» **Assignment**: Within this material, how many lines have the string "There" in them? The answer is a number, with nothing added.

» **Available data**:
※ ※ ※
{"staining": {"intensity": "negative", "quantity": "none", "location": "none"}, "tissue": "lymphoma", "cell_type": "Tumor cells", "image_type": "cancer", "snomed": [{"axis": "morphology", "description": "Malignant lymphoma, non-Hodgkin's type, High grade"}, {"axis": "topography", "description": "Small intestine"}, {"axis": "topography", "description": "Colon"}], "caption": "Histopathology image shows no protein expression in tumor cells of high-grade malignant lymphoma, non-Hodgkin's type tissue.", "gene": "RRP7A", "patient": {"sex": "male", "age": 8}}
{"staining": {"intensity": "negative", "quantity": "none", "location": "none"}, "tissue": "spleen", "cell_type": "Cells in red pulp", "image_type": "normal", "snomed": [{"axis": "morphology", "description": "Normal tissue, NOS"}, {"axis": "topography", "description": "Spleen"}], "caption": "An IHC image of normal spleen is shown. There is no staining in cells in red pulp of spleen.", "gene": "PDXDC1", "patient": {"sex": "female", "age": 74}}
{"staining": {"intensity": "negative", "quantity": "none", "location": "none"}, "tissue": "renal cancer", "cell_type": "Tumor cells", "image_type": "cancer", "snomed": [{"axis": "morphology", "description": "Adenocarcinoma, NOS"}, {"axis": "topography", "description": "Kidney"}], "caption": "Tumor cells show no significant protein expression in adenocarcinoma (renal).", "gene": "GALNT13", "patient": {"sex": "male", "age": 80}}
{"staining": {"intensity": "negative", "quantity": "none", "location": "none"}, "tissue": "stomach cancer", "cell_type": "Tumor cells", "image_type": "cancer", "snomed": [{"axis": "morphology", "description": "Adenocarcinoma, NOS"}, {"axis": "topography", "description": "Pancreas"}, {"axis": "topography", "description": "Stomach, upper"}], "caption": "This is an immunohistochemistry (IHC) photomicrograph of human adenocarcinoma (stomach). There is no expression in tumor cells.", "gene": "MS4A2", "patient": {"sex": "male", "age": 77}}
※ ※ ※
» **Answer space**: 2